### What needs to be done
Copy the following rows, switching "Simulateurs" to "Calculateurs" and leaving everything else unchanged.

Top of Information given

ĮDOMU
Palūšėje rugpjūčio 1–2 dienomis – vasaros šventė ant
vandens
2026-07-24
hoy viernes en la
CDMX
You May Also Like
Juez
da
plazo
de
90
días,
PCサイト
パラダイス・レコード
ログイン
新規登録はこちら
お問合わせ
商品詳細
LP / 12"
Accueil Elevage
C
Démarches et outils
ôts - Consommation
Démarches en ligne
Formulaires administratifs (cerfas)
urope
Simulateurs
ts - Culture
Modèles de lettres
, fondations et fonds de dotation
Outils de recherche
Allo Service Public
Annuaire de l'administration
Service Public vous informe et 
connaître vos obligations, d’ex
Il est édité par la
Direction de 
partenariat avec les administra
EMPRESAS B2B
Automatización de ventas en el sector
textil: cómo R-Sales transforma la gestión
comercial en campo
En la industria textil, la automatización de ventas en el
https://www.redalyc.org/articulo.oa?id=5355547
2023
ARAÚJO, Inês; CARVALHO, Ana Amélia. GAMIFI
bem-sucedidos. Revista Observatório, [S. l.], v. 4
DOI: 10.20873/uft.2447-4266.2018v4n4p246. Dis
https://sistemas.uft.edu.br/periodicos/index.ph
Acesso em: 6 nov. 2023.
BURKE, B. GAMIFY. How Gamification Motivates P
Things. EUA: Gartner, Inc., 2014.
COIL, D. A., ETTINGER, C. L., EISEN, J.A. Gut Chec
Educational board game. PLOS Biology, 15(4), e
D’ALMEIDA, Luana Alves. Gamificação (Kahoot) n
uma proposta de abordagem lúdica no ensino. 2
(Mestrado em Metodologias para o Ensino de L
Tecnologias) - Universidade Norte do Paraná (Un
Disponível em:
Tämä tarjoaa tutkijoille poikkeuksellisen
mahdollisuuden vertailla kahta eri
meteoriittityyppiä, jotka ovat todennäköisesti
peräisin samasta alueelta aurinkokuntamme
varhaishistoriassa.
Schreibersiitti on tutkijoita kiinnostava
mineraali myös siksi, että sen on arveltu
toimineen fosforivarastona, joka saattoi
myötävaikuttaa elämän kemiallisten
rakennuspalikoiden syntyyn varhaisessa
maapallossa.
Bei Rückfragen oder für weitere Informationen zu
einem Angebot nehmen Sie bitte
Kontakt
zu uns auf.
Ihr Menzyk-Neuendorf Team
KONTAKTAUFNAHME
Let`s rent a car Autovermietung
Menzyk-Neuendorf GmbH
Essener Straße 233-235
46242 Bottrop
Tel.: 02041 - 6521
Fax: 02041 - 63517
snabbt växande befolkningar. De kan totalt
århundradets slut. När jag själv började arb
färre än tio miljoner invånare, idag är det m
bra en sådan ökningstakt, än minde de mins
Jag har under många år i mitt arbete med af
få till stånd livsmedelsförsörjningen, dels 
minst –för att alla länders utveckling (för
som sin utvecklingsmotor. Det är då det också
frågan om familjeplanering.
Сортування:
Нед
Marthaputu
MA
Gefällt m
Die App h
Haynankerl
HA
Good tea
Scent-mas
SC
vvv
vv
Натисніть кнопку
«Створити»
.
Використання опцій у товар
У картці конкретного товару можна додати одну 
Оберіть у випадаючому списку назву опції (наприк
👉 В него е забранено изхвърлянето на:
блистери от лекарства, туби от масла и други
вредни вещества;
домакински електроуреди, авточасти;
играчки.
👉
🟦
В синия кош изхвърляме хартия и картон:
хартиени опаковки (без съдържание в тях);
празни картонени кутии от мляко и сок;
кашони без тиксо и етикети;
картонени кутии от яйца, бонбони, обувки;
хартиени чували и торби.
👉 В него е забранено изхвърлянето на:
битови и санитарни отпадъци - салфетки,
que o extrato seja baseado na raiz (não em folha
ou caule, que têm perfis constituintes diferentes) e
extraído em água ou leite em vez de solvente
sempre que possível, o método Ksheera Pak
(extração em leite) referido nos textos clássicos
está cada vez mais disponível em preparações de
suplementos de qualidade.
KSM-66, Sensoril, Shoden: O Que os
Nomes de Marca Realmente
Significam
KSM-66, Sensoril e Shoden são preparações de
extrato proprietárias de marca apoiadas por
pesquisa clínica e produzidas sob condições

Bottom of Information given

### Result of the exercise
ĮDOMU
Palūšėje rugpjūčio 1–2 dienomis – vasaros šventė ant
vandens
2026-07-24
hoy viernes en la
CDMX
You May Also Like
Juez
da
plazo
de
90
días,
PCサイト
パラダイス・レコード
ログイン
新規登録はこちら
お問合わせ
商品詳細
LP / 12"
Accueil Elevage
C
Démarches et outils
ôts - Consommation
Démarches en ligne
Formulaires administratifs (cerfas)
urope
Calculateurs
ts - Culture
Modèles de lettres
, fondations et fonds de dotation
Outils de recherche
Allo Service Public
Annuaire de l'administration
Service Public vous informe et 
connaître vos obligations, d’ex
Il est édité par la
Direction de 
partenariat avec les administra
EMPRESAS B2B
Automatización de ventas en el sector
textil: cómo R-Sales transforma la gestión
comercial en campo
En la industria textil, la automatización de ventas en el
https://www.redalyc.org/articulo.oa?id=5355547
2023
ARAÚJO, Inês; CARVALHO, Ana Amélia. GAMIFI
bem-sucedidos. Revista Observatório, [S. l.], v. 4
DOI: 10.20873/uft.2447-4266.2018v4n4p246. Dis
https://sistemas.uft.edu.br/periodicos/index.ph
Acesso em: 6 nov. 2023.
BURKE, B. GAMIFY. How Gamification Motivates P
Things. EUA: Gartner, Inc., 2014.
COIL, D. A., ETTINGER, C. L., EISEN, J.A. Gut Chec
Educational board game. PLOS Biology, 15(4), e
D’ALMEIDA, Luana Alves. Gamificação (Kahoot) n
uma proposta de abordagem lúdica no ensino. 2
(Mestrado em Metodologias para o Ensino de L
Tecnologias) - Universidade Norte do Paraná (Un
Disponível em:
Tämä tarjoaa tutkijoille poikkeuksellisen
mahdollisuuden vertailla kahta eri
meteoriittityyppiä, jotka ovat todennäköisesti
peräisin samasta alueelta aurinkokuntamme
varhaishistoriassa.
Schreibersiitti on tutkijoita kiinnostava
mineraali myös siksi, että sen on arveltu
toimineen fosforivarastona, joka saattoi
myötävaikuttaa elämän kemiallisten
rakennuspalikoiden syntyyn varhaisessa
maapallossa.
Bei Rückfragen oder für weitere Informationen zu
einem Angebot nehmen Sie bitte
Kontakt
zu uns auf.
Ihr Menzyk-Neuendorf Team
KONTAKTAUFNAHME
Let`s rent a car Autovermietung
Menzyk-Neuendorf GmbH
Essener Straße 233-235
46242 Bottrop
Tel.: 02041 - 6521
Fax: 02041 - 63517
snabbt växande befolkningar. De kan totalt
århundradets slut. När jag själv började arb
färre än tio miljoner invånare, idag är det m
bra en sådan ökningstakt, än minde de mins
Jag har under många år i mitt arbete med af
få till stånd livsmedelsförsörjningen, dels 
minst –för att alla länders utveckling (för
som sin utvecklingsmotor. Det är då det också
frågan om familjeplanering.
Сортування:
Нед
Marthaputu
MA
Gefällt m
Die App h
Haynankerl
HA
Good tea
Scent-mas
SC
vvv
vv
Натисніть кнопку
«Створити»
.
Використання опцій у товар
У картці конкретного товару можна додати одну 
Оберіть у випадаючому списку назву опції (наприк
👉 В него е забранено изхвърлянето на:
блистери от лекарства, туби от масла и други
вредни вещества;
домакински електроуреди, авточасти;
играчки.
👉
🟦
В синия кош изхвърляме хартия и картон:
хартиени опаковки (без съдържание в тях);
празни картонени кутии от мляко и сок;
кашони без тиксо и етикети;
картонени кутии от яйца, бонбони, обувки;
хартиени чували и торби.
👉 В него е забранено изхвърлянето на:
битови и санитарни отпадъци - салфетки,
que o extrato seja baseado na raiz (não em folha
ou caule, que têm perfis constituintes diferentes) e
extraído em água ou leite em vez de solvente
sempre que possível, o método Ksheera Pak
(extração em leite) referido nos textos clássicos
está cada vez mais disponível em preparações de
suplementos de qualidade.
KSM-66, Sensoril, Shoden: O Que os
Nomes de Marca Realmente
Significam
KSM-66, Sensoril e Shoden são preparações de
extrato proprietárias de marca apoiadas por
pesquisa clínica e produzidas sob condições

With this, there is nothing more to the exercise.